Do interior do Brasil para o pódio mundial

João "Baixinho" saiu de sua cidade, no interior do Rio Grande do Norte, para vencer o campeonato mundial de jiu-jítsu no sábado (18). Mas teve de dormir no aeroporto de São Paulo e dividir um quartinho sem água nem luz para chegar lá
LAURA LOPES
Arquivo
O lutador de jiu-jítsu, que venceu o mundial em sua categoria. Exemplo de perseverança
Ele só estudou até a quarta série, ganha um salário mínimo por mês e saiu de uma cidade de 10 mil habitantes do Rio Grande do Norte para se consagrar campeão mundial de jiu-jítsu em sua categoria, galo, na faixa marrom. João Emidio, o João "Baixinho", deixou Alto do Rodrigues com R$ 200 no bolso e uma passagem de ida e volta para São Paulo, tudo patrocinado pela prefeitura de sua cidade. Na capital paulista, teve de pernoitar no aeroporto, porque a pessoa que iria buscá-lo havia ido embora quando chegou, às 23h30 da quinta-feira passada (16). No dia seguinte, encontrou com colegas de Natal que o levaram a um quartinho "sem água, nem luz, nem colchão", no centro de São Paulo, onde ficou até domingo. "Se tivesse que pagar, eu ficava devendo", diz. Foi a primeira viagem de João para fora de seu Estado.

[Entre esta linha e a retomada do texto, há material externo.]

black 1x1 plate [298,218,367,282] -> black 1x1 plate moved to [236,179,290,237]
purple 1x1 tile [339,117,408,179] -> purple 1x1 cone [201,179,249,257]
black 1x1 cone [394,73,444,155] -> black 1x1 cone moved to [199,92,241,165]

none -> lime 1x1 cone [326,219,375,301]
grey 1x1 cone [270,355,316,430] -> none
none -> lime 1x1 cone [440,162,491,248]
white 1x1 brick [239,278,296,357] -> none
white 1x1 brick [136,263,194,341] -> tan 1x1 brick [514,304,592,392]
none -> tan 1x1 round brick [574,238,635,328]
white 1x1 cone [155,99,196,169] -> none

O título que conquistou no sábado (18), contra um atleta forte da tradicional família Gracie, o deixou abalado. "Estava tão 'aerado' com o título que confundi o voo de volta para Natal. Fui para o aeroporto no domingo, mas a passagem era para segunda", afirma, rindo. Como não sabia para onde ir, pediu socorro a um velho amigo, que arrumou acomodação para passar a noite. "Eu sonhava com esse título".
Há oito meses na faixa marrom, João tem 1,63 metro de altura e pesa 55 quilos. Começou a treinar jiu-jítsu há 14 anos, mas só em 2006 filiou-se à Confederação Brasileira de Jiu-Jítsu Esportivo. Das oito vezes que participou de campeonatos de vale-tudo, "no interiorzinho", como ele se refere às cidades do Rio Grande do Norte, permaneceu invicto. Nas horas vagas do trabalho pesado na construção civil dá treino a alunos em uma pequena academia de Alto do Rodrigues, de graça. "Nos fins de semana vou para Natal treinar pesado e pegar as aulas para dar na minha cidade", afirma. Ele se prepara para os próximos mundiais.

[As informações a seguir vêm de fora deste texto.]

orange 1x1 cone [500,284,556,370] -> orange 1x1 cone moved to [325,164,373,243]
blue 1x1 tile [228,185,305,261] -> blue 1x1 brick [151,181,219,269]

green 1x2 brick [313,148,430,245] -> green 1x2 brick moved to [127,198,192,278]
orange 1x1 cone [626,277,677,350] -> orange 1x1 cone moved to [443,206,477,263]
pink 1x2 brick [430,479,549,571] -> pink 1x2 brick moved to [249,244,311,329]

Apesar do esforço, não sabe como será o futuro. "Eu tive que correr atrás para conseguir ir ao campeonato", diz, referindo-se ao apoio que recebeu da prefeitura e da inscrição no mundial, paga por um amigo – além da acomodação em São Paulo. Segundo Rafael Fernandes, que treinou com ele na década de 90, João é um exemplo de perseverança e conquista. Na última vez que as chuvas causaram terríveis enchentes no Nordeste, o atleta viu sua casa, alugada, inundada. Teve que levar a esposa e os dois filhos para morarem na academia, provisoriamente. "Se esse cara não for um exemplo de vida, não sei em que buscar força nos meus dias de tristeza", afirma Fernandes, consultor de sistemas de informática, que hoje mora no Rio de Janeiro.